The National Security and Intelligence Committee of Parliamentarians (NSICOP) and the National Security and Intelligence Review Agency (NSIRA) are not allowed to review cabinet documents.

The agency that safeguards those records — the Privy Council Office (PCO) — will not guarantee that either agency will get an exemption from that rule for the foreign interference probe.

NSICOP wrote to Prime Minister Justin Trudeau last fall to complain that its previous investigations into intelligence matters were hamstrung by the lack of access to cabinet documents.

 

There is a reason for that.

 

 

Why, it's like Canada:

Years before Chinese leader Xi Jinping and Russian President Vladimir Putin declared a "no-limits" partnership and the Kremlin launched a wide-ranging censorship campaign following its full-scale invasion of Ukraine, Beijing and Moscow were sharing methods and tactics for monitoring dissent and controlling the Internet.

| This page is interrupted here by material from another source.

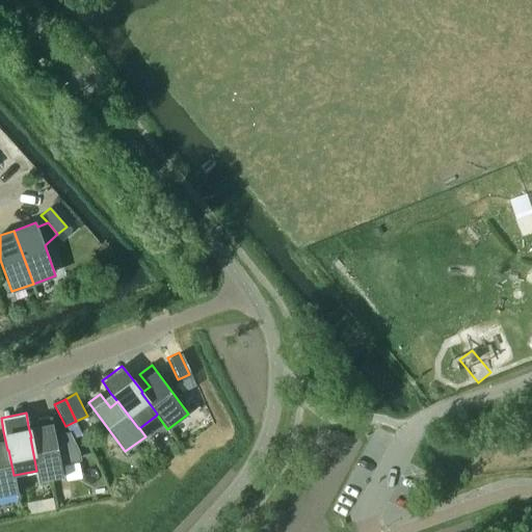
[(31,437),(30,437),(36,471),(38,481),(63,477),(60,461),(80,457),(79,452),(71,434),(55,437),(51,417),(36,420),(41,435),(31,437)]
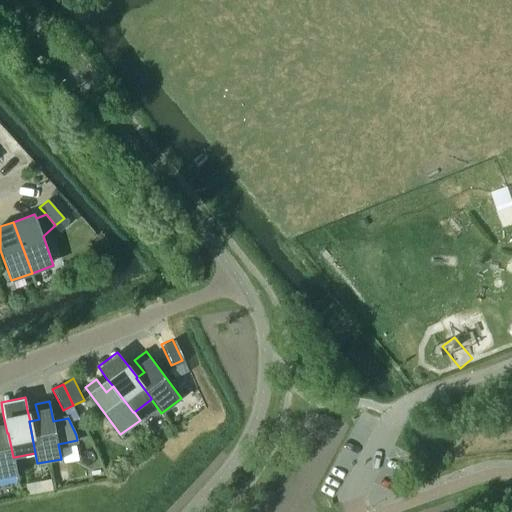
[(0,478),(17,475),(14,457),(13,457),(8,433),(7,433),(0,434),(0,478)]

That growing cooperation between the two countries is shown in documents and recordings from closed door meetings in 2017 and 2019 between officials from the Cyberspace Administration of China (CAC), its chief Internet regulator, and Roskomnadzor, the government agency charged with policing Russia's Internet, that were obtained by RFE/RL's Russian Investigative Unit (known as Systema) from a source who had access to the materials. DDoSecrets, a group that publishes leaked and hacked documents, provided software to search the files.